Trust puts on magical evening...under the clouds
Phantoms and the Opera -- Presented by the Bermuda National Trust in the Keep Yard of the Bermuda Maritime Museum -- June 24. The huge, grassy Keep Yard of the Maritime Museum provided a suitably atmospheric setting for an evening of entertainment billed as `Phantoms and the Opera'.
The occasion, part of the Bermuda National Trust's 25th birthday celebrations, brought people from every walk of life together for this convivial evening "under the stars''. These last, in fact, were conspicuously absent in a sky that remained hauntingly black, with the odd shower or two threatening the entire proceedings. Undaunted, hundreds of people turned up with picnics, chairs and even tables.
John White's compilation of Dockyard history, adapted for a theatrical reading, confirmed that the master behind those irreverent `Um Um' shows has lost none of his satirical bite. He selected three ghosts from Bermuda's past -- Sir Alexander Cochrane who assembled 100 warships and 8,000 men at Dockyard to attack Washington (and burn down the White House); Hazekiah Frith, perhaps over-politely referred to as a `gentleman' privateer who, as a successful collector of lucrative bounties on the high seas, was reputedly just as successful in his pursuit of women; and Mariana Steed `Marm' Hill, a free black woman who found her way into Bermuda's history books as an astute business woman who took advantage of the blockade runners by creating the Island's first lunch wagon business in St. George's.
Draped in ghostly garments, Brian Webb (Cochrane), Gavin Wilson (Hezekiah) and Patricia Pogson (`Marm' Hill) engaged in some humorous repartee, guaranteed to keep the audience laughing with their respective accents.
Webb found himself playing the `straight' man with his `stiff upper-lip' demeanour of the Royal Navy top brass -- or as Gavin Wilson put it, in best Island vernacular, "them Bermuda Navy boys''. There was a similar refusal to be impressed on the part of Marm Hill, who pointed out that, in this `spiritual' encounter, she had expected to be meeting with THE Lord, not a lord, after which she stubbornly referred to his eminence as `Cockbrain'.
This trio of leading actors brought wry comedy and warmth to what could have been a fairly dry recounting of the milestones in the Dockyard's history, which, in spite of (or perhaps because of) its massive fortifications, never actually saw any active warfare. There were, of course, not-so-oblique references to the Referendum and other political peccadillos thrown in for good measure.

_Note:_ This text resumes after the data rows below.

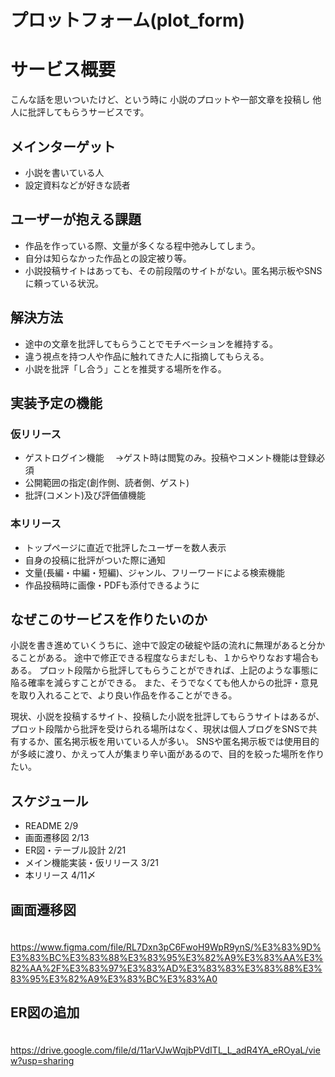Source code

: # プロットフォーム(plot_form)
# サービス概要
こんな話を思いついたけど、という時に
小説のプロットや一部文章を投稿し
他人に批評してもらうサービスです。

## メインターゲット
- 小説を書いている人
- 設定資料などが好きな読者

## ユーザーが抱える課題
- 作品を作っている際、文量が多くなる程中弛みしてしまう。
- 自分は知らなかった作品との設定被り等。
- 小説投稿サイトはあっても、その前段階のサイトがない。匿名掲示板やSNSに頼っている状況。

## 解決方法
- 途中の文章を批評してもらうことでモチベーションを維持する。
- 違う視点を持つ人や作品に触れてきた人に指摘してもらえる。
- 小説を批評「し合う」ことを推奨する場所を作る。

## 実装予定の機能
### 仮リリース
- ゲストログイン機能
　→ゲスト時は閲覧のみ。投稿やコメント機能は登録必須
- 公開範囲の指定(創作側、読者側、ゲスト)
- 批評(コメント)及び評価値機能

### 本リリース
- トップページに直近で批評したユーザーを数人表示
- 自身の投稿に批評がついた際に通知
- 文量(長編・中編・短編)、ジャンル、フリーワードによる検索機能
- 作品投稿時に画像・PDFも添付できるように

## なぜこのサービスを作りたいのか
小説を書き進めていくうちに、途中で設定の破綻や話の流れに無理があると分かることがある。
途中で修正できる程度ならまだしも、１からやりなおす場合もある。
プロット段階から批評してもらうことができれば、上記のような事態に陥る確率を減らすことができる。
また、そうでなくても他人からの批評・意見を取り入れることで、より良い作品を作ることができる。

現状、小説を投稿するサイト、投稿した小説を批評してもらうサイトはあるが、
プロット段階から批評を受けられる場所はなく、現状は個人ブログをSNSで共有するか、匿名掲示板を用いている人が多い。
SNSや匿名掲示板では使用目的が多岐に渡り、かえって人が集まり辛い面があるので、目的を絞った場所を作りたい。

## スケジュール
- README 2/9
- 画面遷移図 2/13
- ER図・テーブル設計 2/21
- メイン機能実装・仮リリース 3/21
- 本リリース 4/11〆

## 画面遷移図
　https://www.figma.com/file/RL7Dxn3pC6FwoH9WpR9ynS/%E3%83%9D%E3%83%BC%E3%83%88%E3%83%95%E3%82%A9%E3%83%AA%E3%82%AA%2F%E3%83%97%E3%83%AD%E3%83%83%E3%83%88%E3%83%95%E3%82%A9%E3%83%BC%E3%83%A0

## ER図の追加
　https://drive.google.com/file/d/11arVJwWqjbPVdITL_L_adR4YA_eROyaL/view?usp=sharing
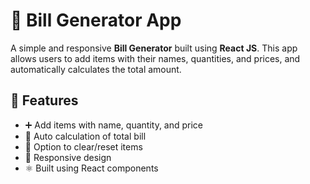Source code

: # 🧾 Bill Generator App

A simple and responsive **Bill Generator** built using **React JS**. This app allows users to add items with their names, quantities, and prices, and automatically calculates the total amount.

## 🚀 Features

- ➕ Add items with name, quantity, and price  
- 🧮 Auto calculation of total bill  
- 🧹 Option to clear/reset items  
- 📱 Responsive design  
- ⚛️ Built using React components



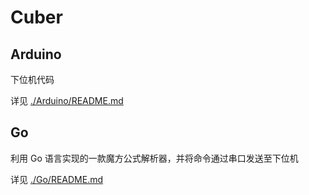 # Cuber

## Arduino

下位机代码

详见 [./Arduino/README.md](Arduino/README.md)

## Go

利用 Go 语言实现的一款魔方公式解析器，并将命令通过串口发送至下位机

详见 [./Go/README.md](Go/README.md)
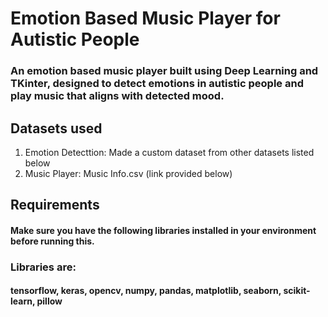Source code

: <h1>Emotion Based Music Player for Autistic People</h1>
<h3>An emotion based music player built using Deep Learning and TKinter, designed to detect emotions in autistic people and play music that aligns with detected mood.</h3>
<h2>Datasets used</h2>
<ol>
  <li>Emotion Detecttion: Made a custom dataset from other datasets listed below</li>
  <li>Music Player: Music Info.csv (link provided below)</li>
</ol>
<h2>Requirements</h2>
<h4>Make sure you have the following libraries installed in your environment before running this.</h4>
<h3>Libraries are:</h3>
<h4>tensorflow, keras, opencv, numpy, pandas, matplotlib, seaborn, scikit-learn, pillow</h4>
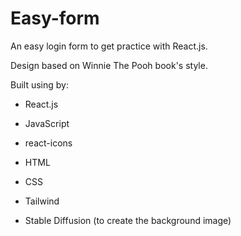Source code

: # Easy-form

An easy login form to get practice with React.js. 

Design based on Winnie The Pooh book's style.

Built using by:

- React.js
- JavaScript
- react-icons
- HTML
- CSS
- Tailwind

- Stable Diffusion (to create the background image)
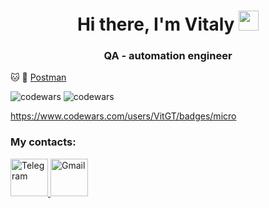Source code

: <h1 align="center">Hi there, I'm Vitaly
<img src="https://github.com/blackcater/blackcater/raw/main/images/Hi.gif" height="32"/></h1>
<h3 align="center">QA - automation engineer</h3>

:cat:
:dog:
[Postman](https://stepik.org/cert/2213783?lang=en)

![codewars](https://www.codewars.com/users/VitGT/badges/large)
![codewars](https://www.codewars.com/users/VitGT/badges/micro)

https://www.codewars.com/users/VitGT/badges/micro
### My contacts:
<div id="badges">
  <a href="https://t.me/vitclub">
    <img src="https://td-odegda.ru/images/logo/telegram2.png" height="60" alt="Telegram"/>
  </a>
  <a href="mailto:aonefan@gmail.com">
    <img src="https://www.citypng.com/public/uploads/preview/-11597283135pwufcfsb09.png" height="60" alt="Gmail"/>
  </a>
</div>
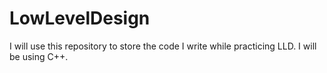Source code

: # LowLevelDesign
I will use this repository to store the code I write while practicing LLD. I will be using C++. 
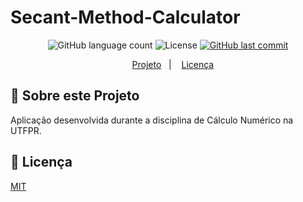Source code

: # Secant-Method-Calculator

<p align="center">
  
  <img alt="GitHub language count" src="https://img.shields.io/github/languages/count/dpalmas/secant_method_calculator?color=0000FF">

  <img alt="License" src="https://img.shields.io/github/license/dpalmas/secant_method_calculator?color=0000FF&logo=MIT">
  
  <a href="https://github.com/dpalmas/u_library/commits/master">
    <img alt="GitHub last commit" src="https://img.shields.io/github/last-commit/dpalmas/secant_method_calculator?color=0000FF">
  </a>
</p>

<p align="center">
  &nbsp;&nbsp;&nbsp;
  <a href="#thinking-sobre-este-projeto">Projeto</a>&nbsp;&nbsp;&nbsp;|&nbsp;&nbsp;&nbsp;
  <a href="#memo-licença">Licença</a>
</p>

## :thinking: Sobre este Projeto
  
Aplicação desenvolvida durante a disciplina de Cálculo Numérico na UTFPR.

## :memo: Licença
[MIT](./LICENSE)
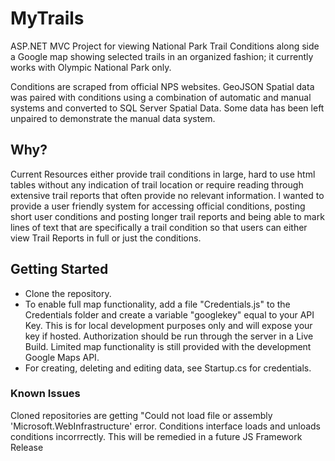 # MyTrails

ASP.NET MVC Project for viewing National Park Trail Conditions along side a Google map showing selected trails in an organized fashion; it currently works with Olympic National Park only.

Conditions are scraped from official NPS websites. GeoJSON Spatial data was paired with conditions using a combination of automatic and manual systems and converted to SQL Server Spatial Data.
Some data has been left unpaired to demonstrate the manual data system.

## Why?
Current Resources either provide trail conditions in large, hard to use html tables without any indication of trail location
or require reading through extensive trail reports that often provide no relevant information. I wanted to provide a user friendly system for accessing
official conditions, posting short user conditions and posting longer trail reports and being able to mark lines of text that are specifically a trail condition
so that users can either view Trail Reports in full or just the conditions.


## Getting Started
* Clone the repository. 
* To enable full map functionality, add a file "Credentials.js" to the Credentials folder and create a variable "googlekey" equal to your API Key.
This is for local development purposes only and will expose your key if hosted.  Authorization should be run through the server in a Live Build.
Limited map functionality is still provided with the development Google Maps API.
* For creating, deleting and editing data, see Startup.cs for credentials.

### Known Issues
Cloned repositories are getting  "Could not load file or assembly 'Microsoft.WebInfrastructure' error.
Conditions interface loads and unloads conditions incorrrectly.  This will be remedied in a future JS Framework Release






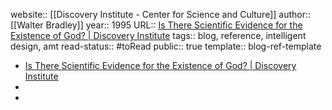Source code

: website:: [[Discovery Institute - Center for Science and Culture]] 
author::  [[Walter Bradley]] 
year:: 1995
URL:: [Is There Scientific Evidence for the Existence of God? | Discovery Institute](https://www.discovery.org/a/18843/)
tags:: blog, reference, intelligent design, amt
read-status:: #toRead 
public:: true
template:: blog-ref-template

- [Is There Scientific Evidence for the Existence of God? | Discovery Institute](https://www.discovery.org/a/18843/)
-
-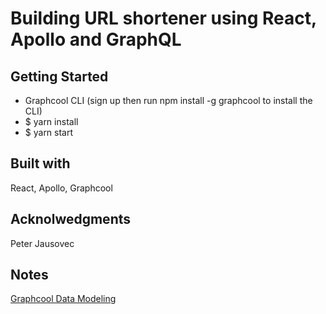 # Building URL shortener using React, Apollo and GraphQL 

## Getting Started

- Graphcool CLI (sign up then run npm install -g graphcool to install the CLI)
- $ yarn install
- $ yarn start

## Built with

React, Apollo, Graphcool

## Acknolwedgments 

Peter Jausovec

## Notes

[Graphcool Data Modeling](https://www.graph.cool/docs/reference/database/data-modelling-eiroozae8u/)
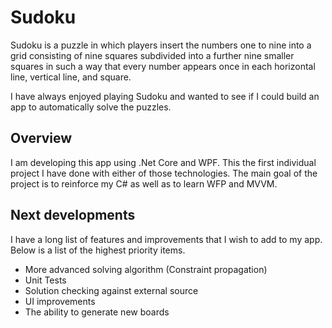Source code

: 
# Sudoku

Sudoku is a puzzle in which players insert the numbers one to nine into a grid consisting of nine squares subdivided into a further nine smaller squares in such a way that every number appears once in each horizontal line, vertical line, and square.

I have always enjoyed playing Sudoku and wanted to see if I could build an app to automatically solve the puzzles.

## Overview

I am developing this app using .Net Core and WPF. This the first individual project I have done with either of those technologies. The main goal of the project is to reinforce my C# as well as to learn WFP and MVVM. 

## Next developments

I have a long list of features and improvements that I wish to add to my app. Below is a list of the highest priority items.
* More advanced solving algorithm (Constraint propagation)
* Unit Tests
* Solution checking against external source
* UI improvements 
* The ability to generate new boards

Before `catching the elevator' back from whence they came, the trio exhorted the audience to `Listen to the Music of the Night'. Which, after a diversionary shower which transformed the Keep to an updated version of Renoir's `Parapluies', is what we did.
Bermudian soprano Marcelle Clamens showed no sign of the nervous tension which the rain factor must have wrought, as she swept effortlessly into the Mandoline song by Gabriel Faure. In spite of a less than perfect sound system (maybe it was affected by the damp conditions), she was accompanied with great sensitivity by Karol Sue Reddington on the piano, in a quintet of `art' songs.
This was highlighted by Clamens' impressive account of Schubertian trills in the lovely `Liebe Schwarmt auf allen Wegen'.
She came into her own, however, with `Summertime' from Gershwin's `Porgy and Bess', confirming the sensational purity of tone in those opening, soaring bars. She seemed less at ease in the murderously difficult `Quandm'en vo' from `La Boheme', but even so, her high notes are show-stopping. The wistful reflection of the Countess's aria from the second act of `The Marriage of Figaro' (which Marcelle Clamens sang recently for an opera workshop at her Cincinnati Conservatory) was beautifully captured. Finally, there was the ever-popular selection of Negro Spirituals, and another touch of unintentional humour here with her choice of `Didn't It Rain', and ending with a rousing rendition of `He's Got the Whole World'.
The radiant stage presence which is one of Clamens' brightest attributes was largely lost, however, because for some reason, the audience was placed much too far back from the performers. A point easily rectified in what is a potentially magnificent locale for future concerts.